In the case of doing nothing, a man could be doing nothing in the sense that a blender could be blending nothing. Of course, the obvious reply is that while the blender is blending nothing, it is not actually doing nothing. After all, by doing it is doing something. Even thinking about nothing would be doing something, namely thinking about nothing. As such, as long as a man is doing, then he would be doing something-at the very least he is doing. What he is doing, of course, might not amount to much-hence we could be forgiven if we exaggerate and say we are doing nothing.
Earlier on he sort of waves away Heidegger and Sartre, but this seems to me one area where continental philosophy has a lot to offer. (Warning: If there’s a way to talk about this stuff without sounding like sort of a pretentious ass, I haven’t found it yet. Excuse the dorm room philosophizing.) If I’m remembering my Sartre correctly, he argued that the self (“essence”) was, at its core, this endless void containing only a self-annhilating, ever-changing miasma. We are nothing but we can’t think nothing, so we’re willfully imprisoned by our own cognition until the day we die.

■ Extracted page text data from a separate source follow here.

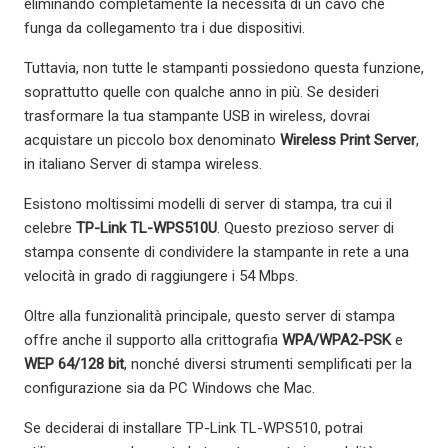
eliminando completamente la necessità di un cavo che
funga da collegamento tra i due dispositivi.
Tuttavia, non tutte le stampanti possiedono questa funzione,
soprattutto quelle con qualche anno in più. Se desideri
trasformare la tua stampante USB in wireless, dovrai
acquistare un piccolo box denominato
Wireless Print Server
,
in italiano Server di stampa wireless.
Esistono moltissimi modelli di server di stampa, tra cui il
celebre
TP-Link TL-WPS510U
. Questo prezioso server di
stampa consente di condividere la stampante in rete a una
velocità in grado di raggiungere i 54 Mbps.
Oltre alla funzionalità principale, questo server di stampa
offre anche il supporto alla crittografia
WPA/WPA2-PSK
e
WEP 64/128 bit
, nonché diversi strumenti semplificati per la
configurazione sia da PC Windows che Mac.
Se deciderai di installare TP-Link TL-WPS510, potrai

It’s not the sunniest view of the mind, and contemporary neuroscience would seem to undermine Sartre’s strident dualism*, but I think there’s a kernel of psychological acuity here. Counscious thought may be only a sheer gauze stretched over our vast animal subconscious, but it’s still the only part of my own mind I can directly experience. And unless I’m sleeping, it never really stops chattering away and gumming up the works of my subconscious processes. There are obviously tremendous advantages to conscious thought, but it’s also the source of a sadness which I suspect is unique to persons. We have a lot of ways of trying to run away from it, or at least temporarily dampen its effects, but we can never be rid of it — a conscious mind can’t even understand what it means to be unconscious.
As far as how one deals with that, I think David Foster Wallace has got the right idea. Recently I went back and reread his commencement speech to Kenyon University. If you haven’t checked it out yet, you should.
*Sartre took this so far he wound up arguing, ludicrously, that physical processes play no role in sexual desire.